Jerry Coleman Award honors a Marine Noncommissioned Officer who possesses outstanding leadership and unyielding support for the United States Marine Corps and the United States of America.
- Once Coleman turned 18, he postponed his baseball career and joined the Marine Corps as a Naval Aviation Cadet in the V-5 program in San Francisco, CA. (We assume he achieved the rank of officer by virtue of serving as an aviator, and had he not served in that capacity, would have not achieved the same rank.)

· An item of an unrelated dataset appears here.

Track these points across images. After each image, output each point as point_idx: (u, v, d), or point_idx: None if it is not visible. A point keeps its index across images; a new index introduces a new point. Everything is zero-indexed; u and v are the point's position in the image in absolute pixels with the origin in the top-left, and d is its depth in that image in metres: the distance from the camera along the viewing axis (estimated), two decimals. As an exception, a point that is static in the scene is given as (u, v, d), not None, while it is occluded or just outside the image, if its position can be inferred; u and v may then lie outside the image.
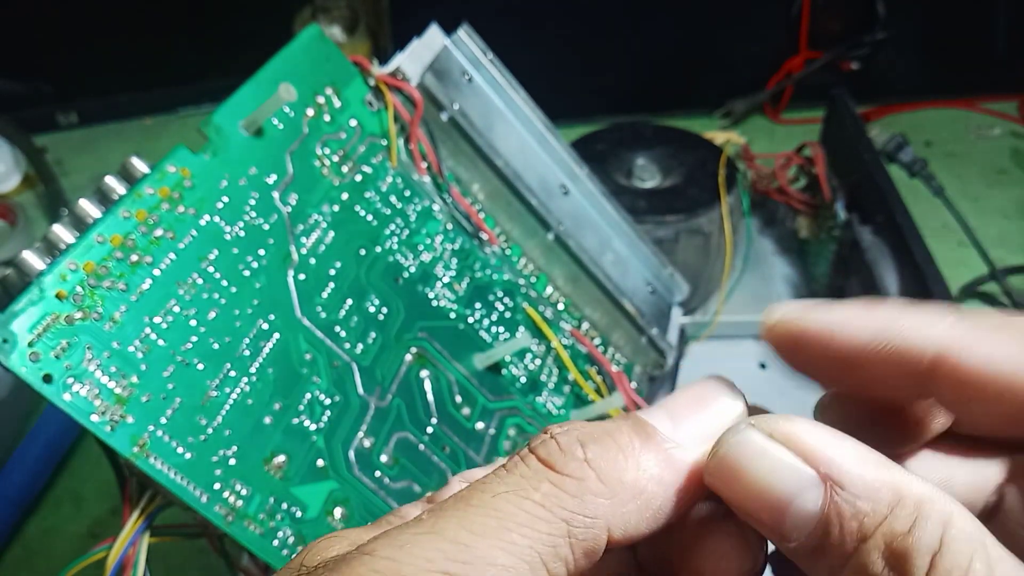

- World War II Service – Coleman flew 57 combat missions in the SBD Dauntless Dive Bomber throughout campaigns involving Guadalcanal, the Solomon Islands, and the Philippines. During this time, Coleman would earn two Distinguished Flying Crosses and seven Air Medals.
- Korea Service – Coleman flew 63 close air support and interdiction strike missions earning six more Air Medals (13 Total), the Korean Service Medal with two stars, and the United Nations Service Medal.
- Coleman is a member of the Marine Corps Sports Hall of Fame, Class of 2005.
- Selected into the National Baseball Hall of Fame as the Ford C. Frick Award recipient as an announcer in 2005.
- The Marine Corps Recruit Depot San Diego Field House was renamed the Jerry Coleman Center in honor of his military service and contributions to the San Diego community as a San Diego Padres manager and long-time lead announcer during a dedication ceremony on April 3, 2015.
- Concerning the above mentioned dedication – “Jerry would have loved today for one major reason. Despite all the success he had in his professional roles that he led in his life, he was the proudest of being a Marine.”
- From Coleman himself – “To me the height of my life, the best thing I ever knew, wasn’t the Yankees, wasn’t baseball or broadcasting. It was the Marine Corps.”
- He is the only major league player to see combat in two wars.
The Bob Feller Act of Valor Award Foundation is honored to recognize a United States Marine Corps NCO who emulates the core values of a Marine, the love of country as Bob Feller and the Courage of Jerry Coleman.
Gerald F “Jerry” Coleman was born in San Jose, California on September 14, 1924.
He entered military service in 1942 and earned his pilot’s wings with the Navy before transferring to the Marines. As a dive bomber pilot flying the Douglas SBD Dauntless, Coleman flew 57 missions against the Japanese with VMSB-341. He said of the Dauntless, it was “a magnificent dive bomber, with great control and resulting accuracy.”
First Lieutenant Coleman returned to the United States with a Distinguished Flying Cross in July 1945 to join a carrier squadron. When the war ended he was at Cherry Point learning to fly the SB2C Helldiver.
In 1949, his rookie season with the Yankees, Coleman batted .275 in 128 games and was voted Rookie of the Year.
In May 1953, Coleman was recalled to service during the Korean War. Holding the rank of captain, he flew 63 missions between January and May 1953, piloting an AU-1 Corsair ground attack fighter. He earned a second DFC and a further 13 Air Medals. Coleman later said that the highlight of his life was “flying for the Marines.”
Jerry Coleman flew 57 combat missions in WWII and 63 combat Missions in the Korean War. Jerry Coleman was awarded 13 Air Medals, is in the Marine Corps Sports Hall of Fame and a Ford C. Frick Award as an announcer being recognized in the National Baseball Hall of Fame.